- [DATA TO PROCESS]:
** Begin **

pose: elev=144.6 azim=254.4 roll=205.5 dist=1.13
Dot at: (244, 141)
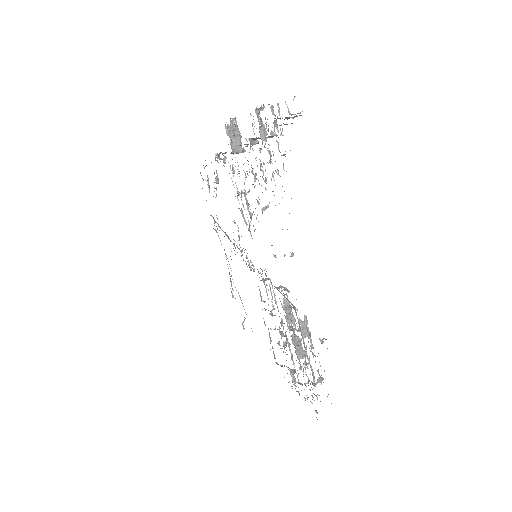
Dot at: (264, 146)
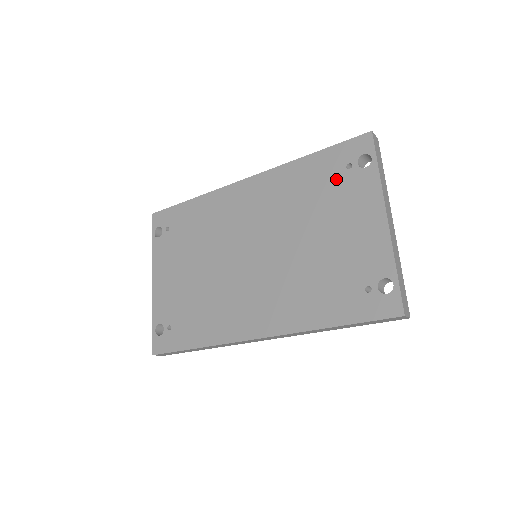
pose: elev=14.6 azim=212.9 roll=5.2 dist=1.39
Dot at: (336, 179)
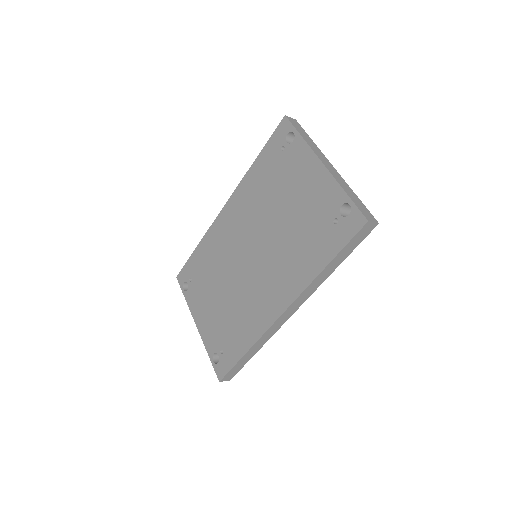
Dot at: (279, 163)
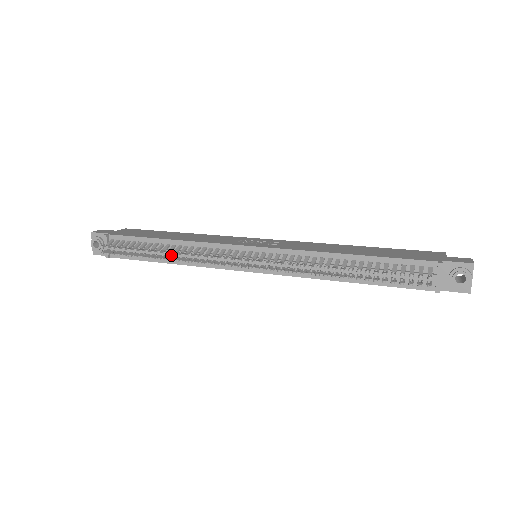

** End **

- [EXERCISE DESCRIPTION]: Rewrite the listing above, replacing "pose" with "camera" wherever it appears and keeping everything else the same. Leave the pictures out.

- [THE ANSWER]:
camera: elev=144.6 azim=254.4 roll=205.5 dist=1.13
Dot at: (244, 141)
Dot at: (264, 146)
camera: elev=14.6 azim=212.9 roll=5.2 dist=1.39
Dot at: (336, 179)
Dot at: (279, 163)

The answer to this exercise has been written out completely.